* DATA IN THIS EXERCISE *

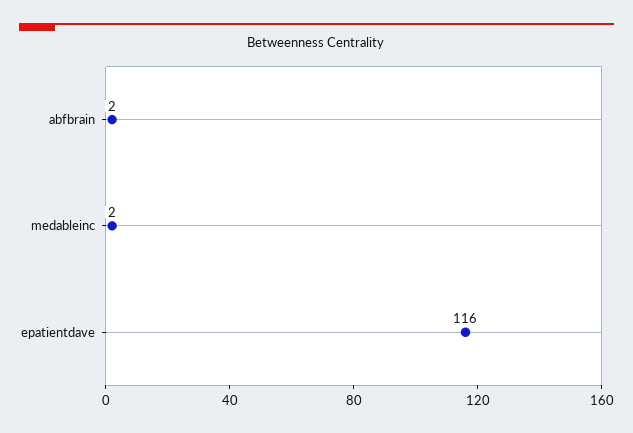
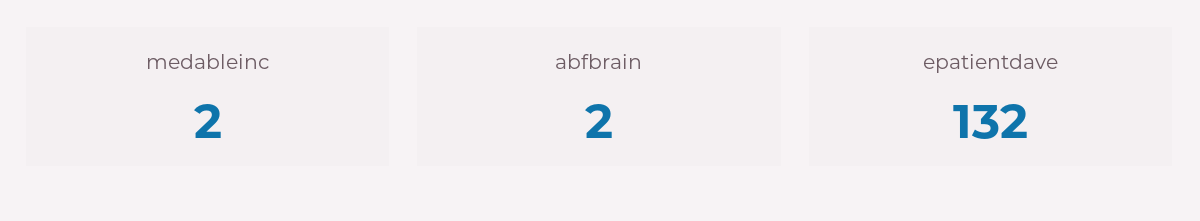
epatientdave: 116 -> 132

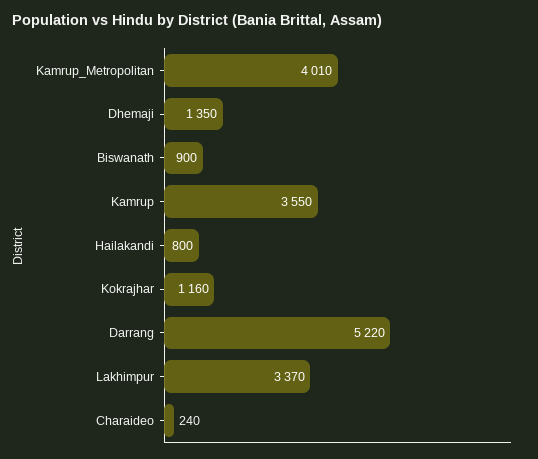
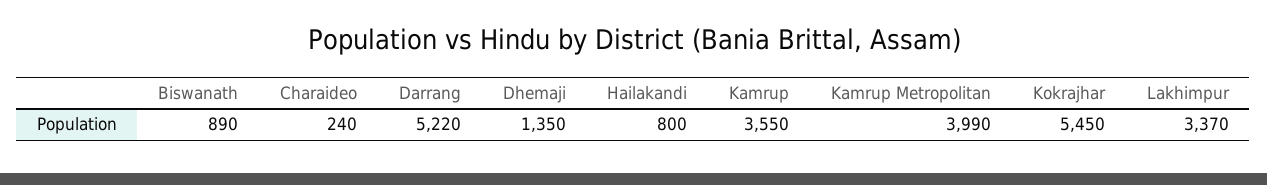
Kamrup_Metropolitan: 4010 -> 3990
Biswanath: 900 -> 890
Kokrajhar: 1160 -> 5450

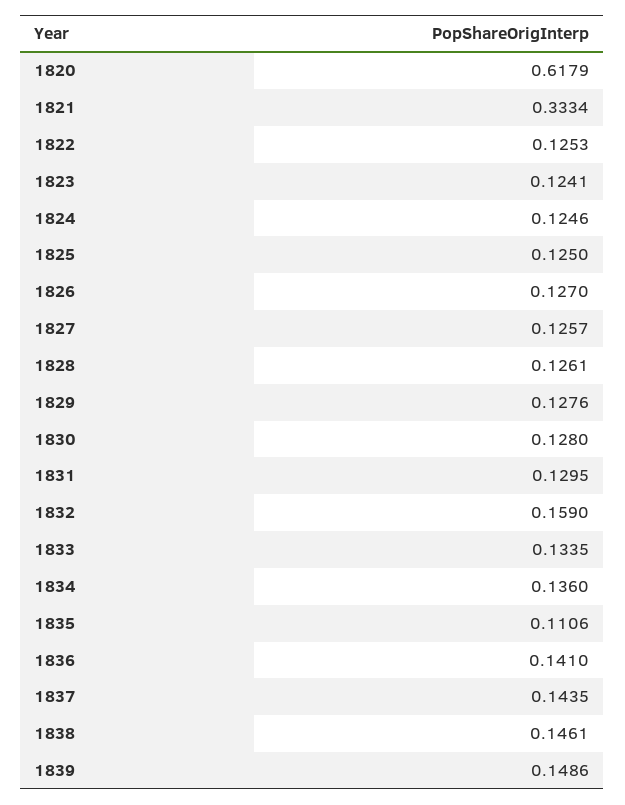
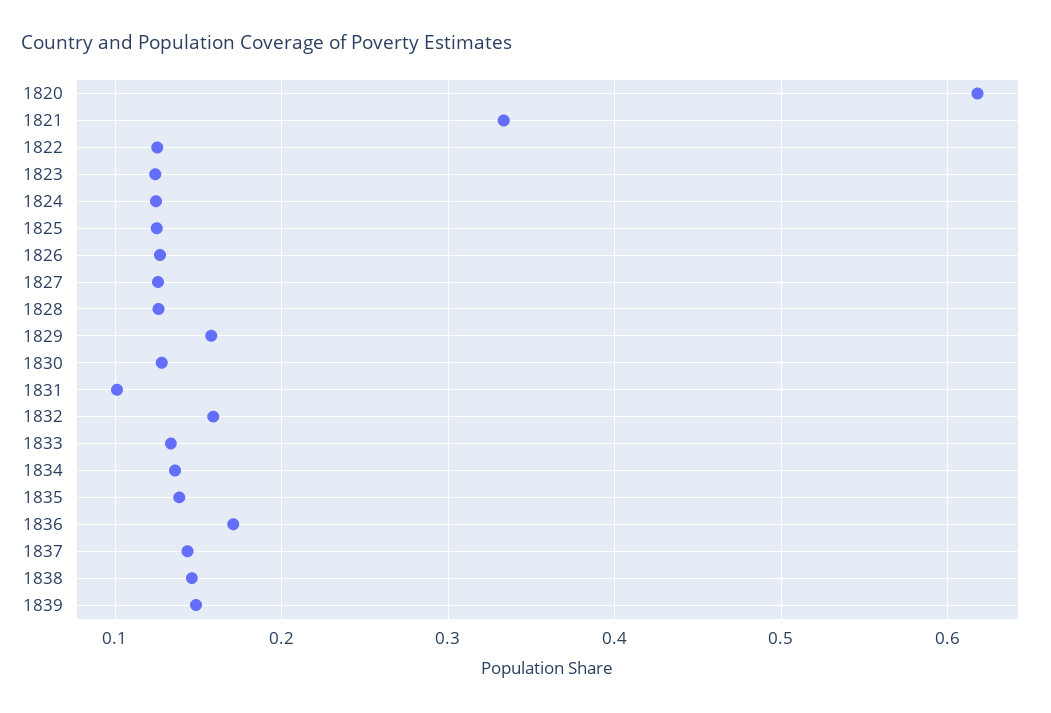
1829: 0.1276 -> 0.16
1831: 0.1295 -> 0.1
1835: 0.1106 -> 0.14
1836: 0.141 -> 0.17

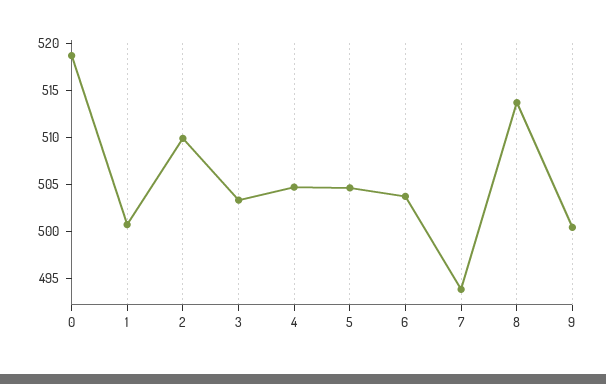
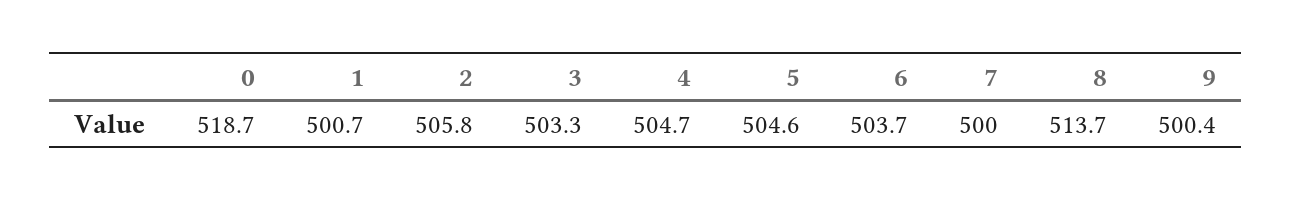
2: 510 -> 505.8
7: 494 -> 500

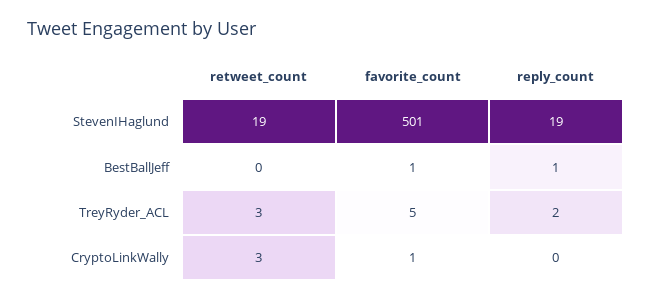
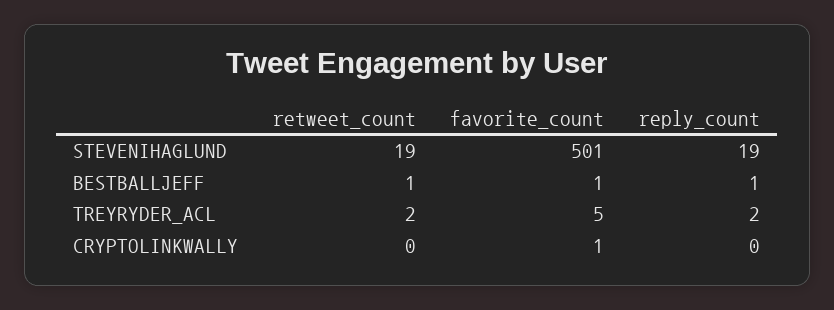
retweet_count, BestBallJeff: 0 -> 1
retweet_count, TreyRyder_ACL: 3 -> 2
retweet_count, CryptoLinkWally: 3 -> 0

* WORK TASK *
Exclude the pictures, and output exactly the lines from the one with "1831: 0.1295 -> 0.1" through the last line of the records, both included.

* EXERCISE OUTPUT *
1831: 0.1295 -> 0.1
1835: 0.1106 -> 0.14
1836: 0.141 -> 0.17

2: 510 -> 505.8
7: 494 -> 500

retweet_count, BestBallJeff: 0 -> 1
retweet_count, TreyRyder_ACL: 3 -> 2
retweet_count, CryptoLinkWally: 3 -> 0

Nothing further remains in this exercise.